The purpose of this experiment was to see if music had an effect on a person’s heart rate. It was hypothesized that different types of music would affect the pulse rate and blood pressure differently. It was predicted that slower, calmer, softer music would result in a lower heart rate and blood pressure while faster, harsher, louder music would result in a higher heart rate and blood pressure. According to the data shown on the spreadsheet, the two types of music used to test the effects of blood pressure and heart rate were insignificant and did not support the hypothesis. The data sheet shows that there was little change to the measurements before and after listening to the types of music. However, with group one, the changes are lower because they first listened to the harsher music then the calmer music. With group two, they began with calmer music and ended with harsher music, creating a greater difference. This difference is believed to be caused by the type of music played last for the groups. The first group ended in a calmer manner where as the second group ended in a louder, more uneasy manner. Possible experimental errors that may have prevented the support of the hypothesis could have been switching the order of the music played between groups. If the two groups end with different music genres or types they are more likely to have recovery results that are much different from each other. Another error could have been not creating enough of a controlled experiment before adding in the dependent variables. All people in this experiment are different and are used to different types of music. For this reason the results could be faulty because some may have found a more calming mood with familiar music and a more unsettled mood with unfamiliar music instead of the types of music played. For example, if a student is used to hearing loud, fast, and harsher music they may find it more comforting lowering their rate and pressure while unfamiliar music such as calm and quiet music may increase it due to it being unfamiliar. These results conflict with the study done by the National Post because their study shows that the heart beats in synch with the type of music played. Calmer music would have decreased rate and pressure while harsher music would have increased them. (“National Post” AL6)

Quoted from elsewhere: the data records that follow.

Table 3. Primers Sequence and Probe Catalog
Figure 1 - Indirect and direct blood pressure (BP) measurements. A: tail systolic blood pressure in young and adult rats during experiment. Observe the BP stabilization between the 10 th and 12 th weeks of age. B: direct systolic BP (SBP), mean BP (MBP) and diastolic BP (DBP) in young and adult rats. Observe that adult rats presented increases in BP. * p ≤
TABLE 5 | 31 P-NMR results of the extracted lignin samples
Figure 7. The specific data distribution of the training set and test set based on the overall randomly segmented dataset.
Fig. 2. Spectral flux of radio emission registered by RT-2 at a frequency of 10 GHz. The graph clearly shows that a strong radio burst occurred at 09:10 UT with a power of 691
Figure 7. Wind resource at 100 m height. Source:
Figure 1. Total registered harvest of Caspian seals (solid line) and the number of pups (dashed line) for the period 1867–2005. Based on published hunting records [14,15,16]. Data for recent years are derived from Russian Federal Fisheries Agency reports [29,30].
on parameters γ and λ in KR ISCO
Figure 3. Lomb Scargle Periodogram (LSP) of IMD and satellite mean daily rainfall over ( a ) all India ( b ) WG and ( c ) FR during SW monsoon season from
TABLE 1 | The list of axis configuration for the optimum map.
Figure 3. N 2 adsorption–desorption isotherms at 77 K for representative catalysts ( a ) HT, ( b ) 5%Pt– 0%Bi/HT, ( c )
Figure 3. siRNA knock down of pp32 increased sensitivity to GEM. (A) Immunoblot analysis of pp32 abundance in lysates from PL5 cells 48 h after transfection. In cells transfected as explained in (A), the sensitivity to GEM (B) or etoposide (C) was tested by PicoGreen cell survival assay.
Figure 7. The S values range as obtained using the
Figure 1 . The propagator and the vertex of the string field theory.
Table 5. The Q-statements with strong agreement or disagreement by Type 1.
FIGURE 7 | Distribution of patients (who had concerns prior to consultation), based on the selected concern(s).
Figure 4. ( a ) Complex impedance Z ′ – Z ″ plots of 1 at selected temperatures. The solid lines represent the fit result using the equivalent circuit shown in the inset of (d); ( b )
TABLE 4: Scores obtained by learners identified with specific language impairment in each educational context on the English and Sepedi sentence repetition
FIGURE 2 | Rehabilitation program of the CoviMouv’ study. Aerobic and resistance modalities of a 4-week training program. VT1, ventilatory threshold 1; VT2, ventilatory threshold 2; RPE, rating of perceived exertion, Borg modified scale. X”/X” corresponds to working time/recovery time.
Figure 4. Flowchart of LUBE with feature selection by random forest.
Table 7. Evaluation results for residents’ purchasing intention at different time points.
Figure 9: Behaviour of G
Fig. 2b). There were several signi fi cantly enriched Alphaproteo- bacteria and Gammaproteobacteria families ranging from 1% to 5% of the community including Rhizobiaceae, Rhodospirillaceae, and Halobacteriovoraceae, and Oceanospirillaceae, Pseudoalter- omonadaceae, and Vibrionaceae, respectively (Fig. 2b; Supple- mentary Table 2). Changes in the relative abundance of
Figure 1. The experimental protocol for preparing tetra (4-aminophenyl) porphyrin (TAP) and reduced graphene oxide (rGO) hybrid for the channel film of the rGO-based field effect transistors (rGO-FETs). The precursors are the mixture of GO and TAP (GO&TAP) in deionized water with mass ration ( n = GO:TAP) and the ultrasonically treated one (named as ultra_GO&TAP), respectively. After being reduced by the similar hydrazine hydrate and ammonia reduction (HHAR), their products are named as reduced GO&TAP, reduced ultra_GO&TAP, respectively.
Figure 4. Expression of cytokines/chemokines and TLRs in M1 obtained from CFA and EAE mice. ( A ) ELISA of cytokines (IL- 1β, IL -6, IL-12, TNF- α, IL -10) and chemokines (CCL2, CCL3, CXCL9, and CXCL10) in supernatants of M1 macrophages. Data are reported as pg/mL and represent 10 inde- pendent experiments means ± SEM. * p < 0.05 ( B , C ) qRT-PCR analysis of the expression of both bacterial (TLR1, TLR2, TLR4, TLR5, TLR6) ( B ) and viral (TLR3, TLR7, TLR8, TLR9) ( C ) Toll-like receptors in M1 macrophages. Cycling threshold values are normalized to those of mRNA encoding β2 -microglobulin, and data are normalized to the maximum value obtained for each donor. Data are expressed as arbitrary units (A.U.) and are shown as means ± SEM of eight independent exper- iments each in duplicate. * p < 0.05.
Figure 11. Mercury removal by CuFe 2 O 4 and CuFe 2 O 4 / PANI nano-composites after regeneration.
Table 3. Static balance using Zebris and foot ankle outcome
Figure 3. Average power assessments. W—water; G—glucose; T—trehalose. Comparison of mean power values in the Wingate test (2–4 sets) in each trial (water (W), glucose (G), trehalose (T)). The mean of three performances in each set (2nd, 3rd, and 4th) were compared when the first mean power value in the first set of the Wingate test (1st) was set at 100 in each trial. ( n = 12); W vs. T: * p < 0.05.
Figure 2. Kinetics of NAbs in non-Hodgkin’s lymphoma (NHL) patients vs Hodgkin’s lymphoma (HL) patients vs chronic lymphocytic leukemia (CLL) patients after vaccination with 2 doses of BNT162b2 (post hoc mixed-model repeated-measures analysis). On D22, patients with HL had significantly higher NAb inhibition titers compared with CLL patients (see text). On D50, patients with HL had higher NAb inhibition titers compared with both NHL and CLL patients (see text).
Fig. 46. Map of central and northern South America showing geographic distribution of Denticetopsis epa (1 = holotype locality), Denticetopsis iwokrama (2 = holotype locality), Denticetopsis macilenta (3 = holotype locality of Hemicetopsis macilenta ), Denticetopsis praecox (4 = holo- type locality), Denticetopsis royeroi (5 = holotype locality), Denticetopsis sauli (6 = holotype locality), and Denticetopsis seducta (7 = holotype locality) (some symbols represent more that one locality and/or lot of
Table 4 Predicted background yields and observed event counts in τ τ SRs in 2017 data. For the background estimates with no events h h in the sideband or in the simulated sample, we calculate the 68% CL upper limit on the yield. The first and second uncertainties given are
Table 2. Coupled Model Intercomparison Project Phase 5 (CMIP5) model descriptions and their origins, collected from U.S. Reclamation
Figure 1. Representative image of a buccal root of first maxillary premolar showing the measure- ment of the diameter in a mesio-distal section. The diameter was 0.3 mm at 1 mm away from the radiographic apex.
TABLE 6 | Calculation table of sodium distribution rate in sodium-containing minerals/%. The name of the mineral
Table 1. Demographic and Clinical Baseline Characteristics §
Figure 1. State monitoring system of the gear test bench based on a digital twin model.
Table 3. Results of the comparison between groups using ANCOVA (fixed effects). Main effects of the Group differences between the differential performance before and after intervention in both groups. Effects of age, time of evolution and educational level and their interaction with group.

Overall, the experiment testing if music has an effect on a person’s heart rate and blood pressure is not seen as a supportive experiment due to the results not supporting the hypothesis, prediction, and other similar studies.

Citations:

al’Absi, Mustafa, Arnett, Donna K, Devereux, Richard B, Lewis, Cora E, Kitzman, Dalane W, Rao, Hopkins, Paul, and Markovitz, Jerome.”Blood Pressure Responses to Acute Stress and Left Ventricular Mass.” Science Direct. 89.5 (2002): 536-540. Print.

“Health Rhythms Mimic Music Dynamics, Study Shows.” National Post 29 June, 2009, National: AL6. Print.

Levchuck, Caroline M., Allison McNeill, Rob Nagel, David Newton, Betz Des Chenes, and Michele Drohan. “Physical Fitness.” Health Resources Healthy Living 2001: pp. 85-109. Print.